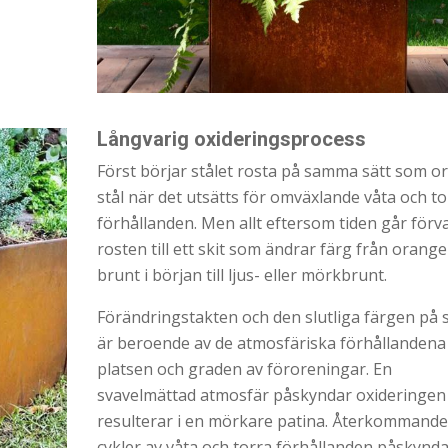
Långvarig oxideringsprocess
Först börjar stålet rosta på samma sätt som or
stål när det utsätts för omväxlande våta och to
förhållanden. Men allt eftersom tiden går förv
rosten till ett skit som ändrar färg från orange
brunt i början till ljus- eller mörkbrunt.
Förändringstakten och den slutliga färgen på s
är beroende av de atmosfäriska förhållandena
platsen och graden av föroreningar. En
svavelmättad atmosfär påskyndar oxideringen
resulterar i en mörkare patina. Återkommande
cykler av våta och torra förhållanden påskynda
---
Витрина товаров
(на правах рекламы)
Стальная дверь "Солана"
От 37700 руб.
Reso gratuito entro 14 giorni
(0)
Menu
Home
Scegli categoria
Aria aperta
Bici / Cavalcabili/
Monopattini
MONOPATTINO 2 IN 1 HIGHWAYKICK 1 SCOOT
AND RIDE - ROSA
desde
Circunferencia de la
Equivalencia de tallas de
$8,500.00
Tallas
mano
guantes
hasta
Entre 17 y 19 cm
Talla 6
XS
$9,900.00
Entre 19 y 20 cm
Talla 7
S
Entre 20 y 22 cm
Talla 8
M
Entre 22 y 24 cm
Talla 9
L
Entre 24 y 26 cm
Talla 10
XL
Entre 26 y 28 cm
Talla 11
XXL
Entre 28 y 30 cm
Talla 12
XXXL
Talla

§ WORK ORDER: Format the lines from the line with "Långvarig oxideringsprocess" up to and including the line with "resulterar i en mörkare patina. Återkommande" in the entries as a Markdown table. Use the columns Number and Text, giving each line a row number and leaving out any blank lines.

§ REPLY:
| Number | Text |
|---|---|
| 1 | Långvarig oxideringsprocess |
| 2 | Först börjar stålet rosta på samma sätt som or |
| 3 | stål när det utsätts för omväxlande våta och to |
| 4 | förhållanden. Men allt eftersom tiden går förv |
| 5 | rosten till ett skit som ändrar färg från orange |
| 6 | brunt i början till ljus- eller mörkbrunt. |
| 7 | Förändringstakten och den slutliga färgen på s |
| 8 | är beroende av de atmosfäriska förhållandena |
| 9 | platsen och graden av föroreningar. En |
| 10 | svavelmättad atmosfär påskyndar oxideringen |
| 11 | resulterar i en mörkare patina. Återkommande |